His research, and advice from other experts, suggest that strengthening some key skills – capturing your ideas, seeking challenging tasks, broadening knowledge and connecting with new people – can lead to an increase in new ideas. For example, in one study, following these proposals led to 55% more ideas from employees.
Save your ideas for later
For tech speaker and data journalist Alexandra Samuel, the challenge isn’t that we lack creativity. “It’s that we fail to capture the bursts of inspiration we do have, or fail to recall our great ideas in the moments and contexts where they can actually be useful,” she says.
She says our smartphones and cloud-based apps now offer a way to capture these ideas instantly. Samuel suggests keeping a digital notebook as you go, sharing it with colleagues and scanning your ideas file at the start of any new project, in search of a pearl of inspiration.
Broaden your knowledge
Creativity is all about making connections between disparate ideas – so you never know how useful that random bit of knowledge might be. A college class in calligraphy famously influenced Steve Jobs’ development of the Apple Mac, for instance.
“Ideas can come from making connections between seemingly unrelated things,’ says author and consultant Vanessa King. “Learning something new in one area of our lives can trigger ideas in another. So, curiosity and creative thinking go hand-in-hand.”

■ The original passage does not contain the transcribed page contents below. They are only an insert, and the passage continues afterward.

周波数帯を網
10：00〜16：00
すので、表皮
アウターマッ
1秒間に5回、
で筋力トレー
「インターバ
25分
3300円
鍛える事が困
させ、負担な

Connect with interesting people
Surrounding yourself with interesting people and objects will stimulate new thinking. Bas Korsten, global chief creative officer at advertising agency Wunderman Thompson, says having people from different backgrounds is “a catalyst for creative thinking”.
“Contrasting opinions spark new possibilities and allow us to make connections we hadn’t seen before, leading to better decisions,” he says. “Productive discussions, brainstorms, and debates often result in wiser outcomes.”
The most creative people are able to seek out big, perhaps unsolvable challenges and cope with failure in a productive way, says Epstein. He suggests taking on ambitious projects that don’t necessarily have a solution in order to spur creativity.
If you want to see how ambitious projects can spark a creative boom, think of how many technologies were developed during the race to put a man on the moon – from solar cells to home insulation.